One contemporary writer says of Sartre that “these are the words of someone who has entered so imaginatively into the faith of the Christians imprisoned with him that it almost seems like he himself shares their faith.”[ii]

Now, I don’t think this probably means that Sartre was a secret Christian. Even for the time he was a prisoner of war. His wife, the feminist philosopher Simone de Beauvoir, apparently said that the play was so out of character for him that she didn’t even think he wrote it.

But somehow it doesn’t surprise me that this exception to his atheism would happen for him when it did: at Christmas. Nor that this out-of-character composition would happen where it did. In a German prisoner of war camp.

It’s been said that there are “no atheists in foxholes.” I’m not sure if that’s true or not. But I do think that we are at our most open to Christmas, to the gospel, to God, when we’re in deep. When the shrapnel flies, or when we’re locked behind barbed wire fences, yes. But also when we’ve been betrayed, or betrayed the ones we love most. When we hold a loved one’s hand for the last time. When we’ve failed, when we’ve lost. When we’ve got our backs against the wall with no way out. One of my friends likes to say “God’s office is at the end of your rope.” We’re most open to God at times where there’s nowhere else to reach, but upward. Because we’ve tried everything else.

So it doesn’t surprise me that Sartre would write this play when he did and where he did. Because the gospel, the good news is that at Christmas the same light that shone forth at the beginning of creation came into the world, and dwelt among us. A light that shines even in all the darkest places of our world, and our own hearts. A light that no darkness can ever overcome. A forgiveness that no sin can overtake. A joy that no sorrow can overthrow. My sense is that such a message was far less urgent to Sartre once he returned to the comfort of the faculty lounge. But at Christmas, in a POW camp, when it was most needed, this light lit his soul, his head and his heart, in such a way that those around him were given a rather surprising hope. One even the staunchest atheist couldn’t resist.

This Christmas, dear friends, I would pray the same for each of us. That, like the skeptical Sartre, we would have our hearts opened if only a crack. And that that light that hung the stars in the sky, the light that came into the world at Christmas. The light that shone from the face of a newborn child into his mother’s eyes with warmth and love. The light that shone most brightly, even when hung naked on a cross, I pray that this same light would shine.
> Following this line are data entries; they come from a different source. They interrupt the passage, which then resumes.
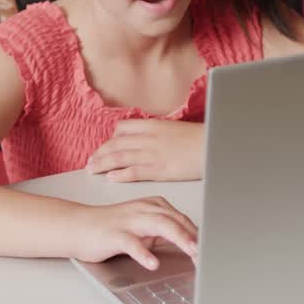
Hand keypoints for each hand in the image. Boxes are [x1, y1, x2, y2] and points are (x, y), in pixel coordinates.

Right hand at [69, 197, 198, 270]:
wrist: (79, 226)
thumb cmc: (111, 227)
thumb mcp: (143, 227)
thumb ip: (165, 231)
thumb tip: (191, 240)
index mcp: (152, 205)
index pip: (181, 218)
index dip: (197, 232)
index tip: (212, 246)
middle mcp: (143, 209)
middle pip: (174, 219)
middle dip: (194, 234)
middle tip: (208, 250)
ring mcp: (129, 221)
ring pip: (159, 225)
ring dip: (178, 237)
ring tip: (192, 251)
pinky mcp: (114, 234)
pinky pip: (131, 243)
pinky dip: (143, 253)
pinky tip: (152, 263)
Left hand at [87, 119, 204, 181]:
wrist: (213, 147)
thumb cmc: (198, 139)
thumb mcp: (174, 128)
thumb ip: (157, 132)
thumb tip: (147, 138)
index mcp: (153, 125)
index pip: (122, 129)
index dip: (110, 139)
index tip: (104, 147)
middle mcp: (148, 138)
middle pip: (116, 143)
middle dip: (100, 153)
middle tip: (90, 162)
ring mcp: (152, 154)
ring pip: (119, 157)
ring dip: (103, 163)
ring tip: (93, 170)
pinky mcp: (158, 169)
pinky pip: (133, 172)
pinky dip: (119, 174)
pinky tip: (111, 178)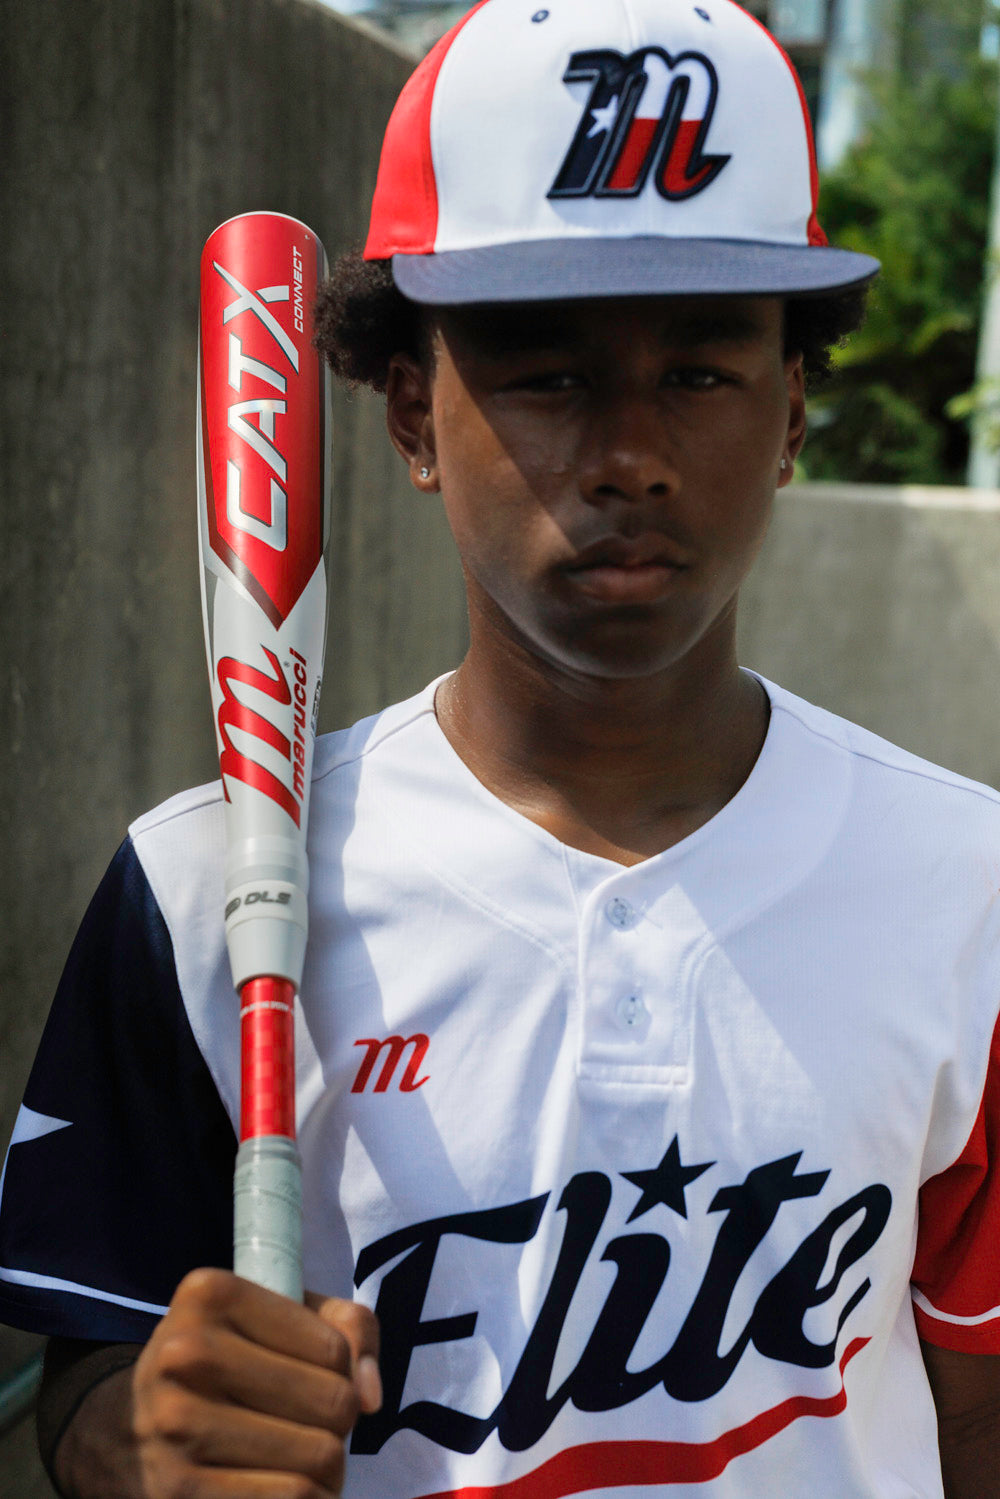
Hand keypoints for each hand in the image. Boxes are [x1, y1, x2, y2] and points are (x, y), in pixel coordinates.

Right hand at [129, 1268, 380, 1497]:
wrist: (124, 1429)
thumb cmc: (224, 1361)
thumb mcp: (278, 1317)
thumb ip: (347, 1329)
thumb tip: (371, 1396)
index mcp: (210, 1294)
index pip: (335, 1349)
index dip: (343, 1371)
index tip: (317, 1377)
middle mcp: (185, 1353)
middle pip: (333, 1404)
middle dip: (340, 1423)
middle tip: (316, 1425)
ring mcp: (176, 1424)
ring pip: (317, 1458)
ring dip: (329, 1468)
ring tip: (306, 1458)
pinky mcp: (177, 1490)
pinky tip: (291, 1488)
That it would shine in the darkest, most dispiriting places of our world. And in the darkest, most dejected places of your own soul. That it would shine on you, and be born in you. And that through it would be reborn. That you would no longer be a child of doubt, or fear, or sin or suffering, but that you would be given the power take your rightful place as  children of the living God.

In the name of the Father, and the Son, and the Holy Spirit. Amen.

————————————————————————————————————————

[i] Andy James, “Prayer of Illumination for Christmastide,” Liturgy Link https://www.liturgylink.net/2011/12/31/prayer-of-illumination-for-christmastide/

[ii] Thomas Casey, “To the Atheist Sartre: Thank you Sartre for this Vivid Incarnation of Jesus,” The Irish Times, https://www.irishtimes.com/opinion/to-the-atheist-sartre-thank-you-for-this-vivid-incarnation-of-jesus-1.4443030?fbclid=IwAR3sdes_zxP2XVwT4oz2W9NfcMX5QTSJQOZiP00uHN-EXz9cKyXm6abrLTo Thanks to this wonderful piece, which inspired the whole sermon.